|
|
N°130, 23 июля 2009 |
|
ИД "Время" |
|
|
|
|
Бегать надо меньше
О новой повести Александра Кабакова
Основную часть повести Александра Кабакова «Беглец (дневник неизвестного)» («Знамя», №5; книжное издание -- М.: «АСТ») составляют -- в согласии с подзаголовком -- поденные записи, делавшиеся неким Л-вым (выходцем из мещан, обладателем университетского диплома, начальником департамента в небольшом московском банке, человеком поначалу более или менее обеспеченным) с 13 декабря 1916 года по 15 июля 1917-го. Записки знакомят нас с многоскорбной личной историей Л-ва и его проницательными суждениями о прошлом, настоящем и будущем Российской империи и всей некогда христианской цивилизации. Заодно читатель почерпнет из них, как говорится, много нового и интересного о ходе истории и обычной частной жизни накануне революции и в ее роковые месяцы. Так много, что оторопь берет.

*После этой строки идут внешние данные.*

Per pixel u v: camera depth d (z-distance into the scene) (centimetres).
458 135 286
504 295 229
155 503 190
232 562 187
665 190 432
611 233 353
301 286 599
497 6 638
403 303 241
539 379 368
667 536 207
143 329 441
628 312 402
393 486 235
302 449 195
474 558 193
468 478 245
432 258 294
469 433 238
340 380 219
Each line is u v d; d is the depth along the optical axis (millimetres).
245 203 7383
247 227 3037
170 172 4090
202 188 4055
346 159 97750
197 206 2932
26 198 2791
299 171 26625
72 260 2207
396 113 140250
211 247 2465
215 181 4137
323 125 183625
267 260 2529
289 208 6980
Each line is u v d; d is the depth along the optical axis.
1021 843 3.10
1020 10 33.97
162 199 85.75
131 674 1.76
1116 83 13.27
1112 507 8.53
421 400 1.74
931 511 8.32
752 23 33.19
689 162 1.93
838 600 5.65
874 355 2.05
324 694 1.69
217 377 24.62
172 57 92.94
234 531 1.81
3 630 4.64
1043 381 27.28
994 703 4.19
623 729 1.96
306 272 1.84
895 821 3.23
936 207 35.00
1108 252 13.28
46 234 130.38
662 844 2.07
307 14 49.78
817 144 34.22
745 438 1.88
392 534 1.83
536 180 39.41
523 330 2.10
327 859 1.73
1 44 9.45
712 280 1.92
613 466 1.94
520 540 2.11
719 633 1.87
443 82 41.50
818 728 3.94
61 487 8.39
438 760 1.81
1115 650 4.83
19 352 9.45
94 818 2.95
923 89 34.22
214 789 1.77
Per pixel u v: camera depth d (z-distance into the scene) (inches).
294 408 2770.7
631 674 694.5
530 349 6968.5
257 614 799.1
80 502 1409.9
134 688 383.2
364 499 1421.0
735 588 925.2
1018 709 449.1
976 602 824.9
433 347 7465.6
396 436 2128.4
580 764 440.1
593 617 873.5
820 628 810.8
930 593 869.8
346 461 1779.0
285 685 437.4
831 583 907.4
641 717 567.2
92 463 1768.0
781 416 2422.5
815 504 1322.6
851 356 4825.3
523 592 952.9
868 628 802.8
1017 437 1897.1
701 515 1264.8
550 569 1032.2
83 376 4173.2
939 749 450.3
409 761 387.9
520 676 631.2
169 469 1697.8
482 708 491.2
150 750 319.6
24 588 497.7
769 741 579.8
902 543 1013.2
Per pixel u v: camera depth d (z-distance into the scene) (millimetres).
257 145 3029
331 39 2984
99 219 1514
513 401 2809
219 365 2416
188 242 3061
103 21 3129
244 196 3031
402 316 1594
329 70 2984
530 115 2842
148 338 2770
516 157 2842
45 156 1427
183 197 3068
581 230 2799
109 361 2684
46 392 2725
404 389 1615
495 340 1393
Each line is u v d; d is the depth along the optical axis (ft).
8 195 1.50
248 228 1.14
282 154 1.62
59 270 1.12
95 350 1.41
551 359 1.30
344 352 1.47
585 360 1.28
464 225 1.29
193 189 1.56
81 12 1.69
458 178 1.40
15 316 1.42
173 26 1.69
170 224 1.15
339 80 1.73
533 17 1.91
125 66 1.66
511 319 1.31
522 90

В предисловии сообщается, что Л-в был склонен к алкоголизму. Вот он на протяжении семи месяцев и пьет то шустовский, то смирновскую -- не только дома, но и в ресторанах, трактирах, станционных буфетах, гостинице. Пьет с такой легкостью, будто не действует в воюющей России сухой закон. Конечно, истинно алчущий всегда свое добудет. В немногих фешенебельных ресторанах -- за очень большие деньги -- вино и более крепкие напитки вкусить было можно, в иных заведениях «челядь чайники бесшумно подавала» (это если гости коньяк предпочитали, водка шла в бутылках с этикетками минеральных вод)... Но хватить рюмашку-другую на ходу, но запросто откушать родимой в вокзальном буфете -- воля ваша, сдается, что Л-в, наклюкавшись в кабинете, живописует совершенно фантастический мир.
В этом мире можно тридцать лет прожить с невенчанной женой, завести сына и не замечать ни его сомнительного положения (статус незаконнорожденного в Российской империи не был проклятием, но жизнь крепко усложнял), ни неизбежных косых взглядов сослуживцев и приятелей. И при этом оставаться человеком церковным. (Врал Л-в на исповедях или три десятилетия в блудном житье каялся, остается тайной.) Ладно, это, предположим, «психологическая сложность» (печать ненавистного Л-ву декаданса), но как при подобном раскладе можно задумываться о разводе (а герой, полюбив другую, со страхом прикидывал такой вариант), без основательной порции смирновской (шустовского, разведенного спирта) никак не уразуметь. Это сухой закон в России был, а гражданского брака не было.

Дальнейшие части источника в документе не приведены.